# USB 2.0 vs USB 3.0



## Xamdou

Does anyone know if USB 3.0 makes any difference to DACs that supports it as to compared to USB 2.0? I personally do not believe is those "audiophile" grade USB cables but does connection type make any different? Can't seems to find any answers anywhere.


----------



## theveterans

IMO,
  
 Unless you're streaming multiple 4K videos, USB 3.0 and 2.0 doesn't make a difference. Audio (even 7.1 channel uncompressed) is just a tiny bit of data stream compared to videos.


----------



## orskar

The difference is probably negligible for audio considering that USB 2.0 bit-rate (I typically see 20-30MB per sec running from a hard drive that can go faster) can easily cover the bit rates from higher quality files (like 5mb for some hi res 24bit file).
  
 3.0 only really stands out when you're working with video or constantly editing across external drives, as usb 2.0 limits can be below the max speed of faster hard drives and ssds. I have had faster read/write speeds from my faster external drives after changing to usb 3.0 interfaces.
  
 only reason I could see for using usb 3.0 with audio is if you were using it somehow to writing/record in hi res to a sd card or usb drive since they are often tailored to high read speed but poor write speed (as in close to very hi res bit rates) and I've noticed with sd cards that usb 3.0 often slightly improves the write speed vs usb 2.0 (getting a better speed card/drive is much better though)
  
  
 edit: sorry, I remembered that USB 3.0 also is more power efficient so might be a bit better if you dac is drawing power from your source for some reason (eg if you're charging and using simultaneously when plugged into a computer). also apparently usb 2.0 can only read or write at once while usb 3.0 can do both with no issue, so it might have some improvement in minimising interruptions/delay if your dac is communicating back and forth with your source a lot (I imagine it's very slight unless using hi res though)


----------



## Xamdou

Hi guys,
  
 I just received my USB 3.0 cable from monoprice today and here's some feedback. As expected, there is no difference in the sound signature from what I could hear from my audioquest USB 2.0 which cost more than 10 times but the volume seems to be louder by about 10~15%? Could it be because of the voltage difference as from as far as I know, USB 3.0 has much more voltage output compared to USB 2.0


----------



## Pinkomeno

Xamdou said:


> Hi guys,
> 
> I just received my USB 3.0 cable from monoprice today and here's some feedback.
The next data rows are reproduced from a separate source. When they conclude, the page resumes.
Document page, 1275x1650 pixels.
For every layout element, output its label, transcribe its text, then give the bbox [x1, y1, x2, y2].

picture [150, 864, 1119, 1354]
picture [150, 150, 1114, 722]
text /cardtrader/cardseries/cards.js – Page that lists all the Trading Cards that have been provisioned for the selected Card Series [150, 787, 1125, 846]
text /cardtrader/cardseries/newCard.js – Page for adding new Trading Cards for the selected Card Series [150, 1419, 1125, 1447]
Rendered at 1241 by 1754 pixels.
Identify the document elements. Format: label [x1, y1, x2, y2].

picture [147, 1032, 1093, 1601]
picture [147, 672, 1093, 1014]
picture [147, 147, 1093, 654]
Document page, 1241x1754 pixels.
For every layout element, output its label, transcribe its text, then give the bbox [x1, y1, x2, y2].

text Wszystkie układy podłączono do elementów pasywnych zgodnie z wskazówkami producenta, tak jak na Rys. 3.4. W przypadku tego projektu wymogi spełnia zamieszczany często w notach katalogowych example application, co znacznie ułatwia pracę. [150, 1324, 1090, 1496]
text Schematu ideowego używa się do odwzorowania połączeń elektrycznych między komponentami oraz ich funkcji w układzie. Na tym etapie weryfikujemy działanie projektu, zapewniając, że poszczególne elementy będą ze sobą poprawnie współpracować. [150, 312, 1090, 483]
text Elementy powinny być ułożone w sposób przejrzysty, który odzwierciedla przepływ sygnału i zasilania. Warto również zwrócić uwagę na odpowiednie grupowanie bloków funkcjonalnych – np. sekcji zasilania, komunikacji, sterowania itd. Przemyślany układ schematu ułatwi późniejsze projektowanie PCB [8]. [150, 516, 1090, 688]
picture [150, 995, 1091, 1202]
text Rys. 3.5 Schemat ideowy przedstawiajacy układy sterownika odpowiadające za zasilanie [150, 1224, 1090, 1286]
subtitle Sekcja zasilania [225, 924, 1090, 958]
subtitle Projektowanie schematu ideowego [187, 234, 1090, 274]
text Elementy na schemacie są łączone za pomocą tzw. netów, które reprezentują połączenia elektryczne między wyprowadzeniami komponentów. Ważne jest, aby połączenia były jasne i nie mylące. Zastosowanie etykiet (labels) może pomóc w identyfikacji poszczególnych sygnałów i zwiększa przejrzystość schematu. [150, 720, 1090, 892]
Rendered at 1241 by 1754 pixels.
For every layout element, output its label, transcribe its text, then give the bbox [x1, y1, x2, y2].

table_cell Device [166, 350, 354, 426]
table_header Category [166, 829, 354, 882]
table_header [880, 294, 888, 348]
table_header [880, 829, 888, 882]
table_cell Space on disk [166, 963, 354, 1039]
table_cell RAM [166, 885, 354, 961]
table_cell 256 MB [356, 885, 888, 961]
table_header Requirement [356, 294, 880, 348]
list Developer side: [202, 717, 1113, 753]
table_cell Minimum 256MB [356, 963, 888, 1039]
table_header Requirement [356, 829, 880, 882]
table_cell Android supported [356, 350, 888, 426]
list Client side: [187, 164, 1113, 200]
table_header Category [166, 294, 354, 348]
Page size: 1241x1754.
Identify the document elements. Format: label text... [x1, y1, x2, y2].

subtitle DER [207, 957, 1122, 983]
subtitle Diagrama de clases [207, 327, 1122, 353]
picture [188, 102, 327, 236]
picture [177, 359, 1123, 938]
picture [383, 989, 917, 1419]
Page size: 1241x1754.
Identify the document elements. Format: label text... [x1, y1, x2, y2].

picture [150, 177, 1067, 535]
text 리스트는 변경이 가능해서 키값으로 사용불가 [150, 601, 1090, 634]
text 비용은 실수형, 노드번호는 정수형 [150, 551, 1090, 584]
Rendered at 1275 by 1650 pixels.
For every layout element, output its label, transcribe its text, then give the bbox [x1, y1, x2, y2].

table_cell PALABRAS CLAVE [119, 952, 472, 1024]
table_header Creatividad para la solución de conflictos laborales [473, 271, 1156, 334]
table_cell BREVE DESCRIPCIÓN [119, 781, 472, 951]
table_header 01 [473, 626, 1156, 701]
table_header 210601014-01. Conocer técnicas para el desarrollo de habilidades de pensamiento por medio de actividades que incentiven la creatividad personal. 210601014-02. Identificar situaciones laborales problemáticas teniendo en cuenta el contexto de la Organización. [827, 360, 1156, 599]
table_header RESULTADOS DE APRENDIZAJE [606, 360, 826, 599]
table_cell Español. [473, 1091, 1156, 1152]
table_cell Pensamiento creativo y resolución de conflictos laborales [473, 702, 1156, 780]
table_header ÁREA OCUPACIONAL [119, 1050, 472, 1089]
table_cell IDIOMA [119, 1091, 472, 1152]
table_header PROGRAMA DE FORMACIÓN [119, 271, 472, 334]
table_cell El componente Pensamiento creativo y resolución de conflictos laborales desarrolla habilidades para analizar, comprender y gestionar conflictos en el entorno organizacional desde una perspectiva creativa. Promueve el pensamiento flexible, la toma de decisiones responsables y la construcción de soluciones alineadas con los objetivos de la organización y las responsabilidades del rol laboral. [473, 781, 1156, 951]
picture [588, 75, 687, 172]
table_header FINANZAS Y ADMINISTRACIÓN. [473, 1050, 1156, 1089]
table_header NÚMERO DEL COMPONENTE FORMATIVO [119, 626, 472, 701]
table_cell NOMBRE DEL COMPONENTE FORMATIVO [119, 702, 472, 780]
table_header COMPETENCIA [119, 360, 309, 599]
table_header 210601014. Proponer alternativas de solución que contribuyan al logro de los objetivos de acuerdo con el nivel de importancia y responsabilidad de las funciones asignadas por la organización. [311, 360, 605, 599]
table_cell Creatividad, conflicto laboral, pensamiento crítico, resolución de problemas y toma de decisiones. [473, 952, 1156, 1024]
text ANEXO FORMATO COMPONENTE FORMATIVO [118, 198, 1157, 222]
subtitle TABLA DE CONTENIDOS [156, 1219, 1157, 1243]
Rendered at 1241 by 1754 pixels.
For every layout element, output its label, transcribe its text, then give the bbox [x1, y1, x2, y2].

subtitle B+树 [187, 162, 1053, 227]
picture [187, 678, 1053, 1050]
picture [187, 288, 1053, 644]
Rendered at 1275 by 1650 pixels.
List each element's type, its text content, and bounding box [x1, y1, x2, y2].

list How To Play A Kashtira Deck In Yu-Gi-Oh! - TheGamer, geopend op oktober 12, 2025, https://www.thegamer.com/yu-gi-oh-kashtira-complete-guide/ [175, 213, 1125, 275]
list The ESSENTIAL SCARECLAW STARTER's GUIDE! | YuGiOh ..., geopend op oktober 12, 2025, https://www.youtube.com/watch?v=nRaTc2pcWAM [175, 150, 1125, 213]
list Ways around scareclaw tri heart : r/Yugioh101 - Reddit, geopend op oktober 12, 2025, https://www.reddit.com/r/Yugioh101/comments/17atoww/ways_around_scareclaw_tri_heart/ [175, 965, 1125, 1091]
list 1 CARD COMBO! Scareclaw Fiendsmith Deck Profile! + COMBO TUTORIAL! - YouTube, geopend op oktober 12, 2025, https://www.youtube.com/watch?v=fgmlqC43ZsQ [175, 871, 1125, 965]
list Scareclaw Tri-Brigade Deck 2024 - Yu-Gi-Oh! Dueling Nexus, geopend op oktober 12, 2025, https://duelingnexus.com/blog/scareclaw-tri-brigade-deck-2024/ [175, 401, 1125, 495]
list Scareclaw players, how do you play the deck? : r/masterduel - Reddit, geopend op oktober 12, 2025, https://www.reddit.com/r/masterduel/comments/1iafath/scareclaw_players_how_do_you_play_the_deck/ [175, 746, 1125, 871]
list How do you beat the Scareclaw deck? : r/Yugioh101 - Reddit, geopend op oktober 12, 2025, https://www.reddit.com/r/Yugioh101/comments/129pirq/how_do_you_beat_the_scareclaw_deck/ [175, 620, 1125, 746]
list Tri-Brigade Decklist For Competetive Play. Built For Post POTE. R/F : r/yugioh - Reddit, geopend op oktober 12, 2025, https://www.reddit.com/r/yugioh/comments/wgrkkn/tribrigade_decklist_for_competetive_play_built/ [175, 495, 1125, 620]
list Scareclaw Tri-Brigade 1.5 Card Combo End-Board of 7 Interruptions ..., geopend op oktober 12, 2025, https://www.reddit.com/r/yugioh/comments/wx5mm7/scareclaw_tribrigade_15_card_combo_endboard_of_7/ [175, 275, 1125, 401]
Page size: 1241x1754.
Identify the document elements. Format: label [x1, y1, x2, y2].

As expected, there is no difference in the sound signature from what I could hear from my audioquest USB 2.0 which cost more than 10 times but the volume seems to be louder by about 10~15%? Could it be because of the voltage difference as from as far as I know, USB 3.0 has much more voltage output compared to USB 2.0



I am sorry to resurrect an old thread but I just wanted to say: It indeed does higher the volume, and for me it was about 20-25% more. This obviously has to do with what you just said, higher voltage through USB 3.0 . About sound quality I'd say it's a bit more... resolving? I don't know the correct word for it but it's like if when someone pronounces a S sound you do not just hear the frequency but the spread of the air that comes to your ears. Now I could just simply be imagining this but hey, it's always worth a try (if you have the money around, obv.)


----------



## bluecar

More USB witchcraft! Data carrier voltage in a usb3.0 cable is the same as in a usb 2.0 (5v) - data transmission rate is higher (5Gbs compared to USB 2.0 at 480Mbps), and shielding/construction quality is higher to support the higher tx rate - depending on your audio kit, the likelihood is that a DAC has no connection to the +5/+20 power line on the cable anyway - common to not use it, to minimise noise. Still - what the hell - if it sounds better, go for it!!


----------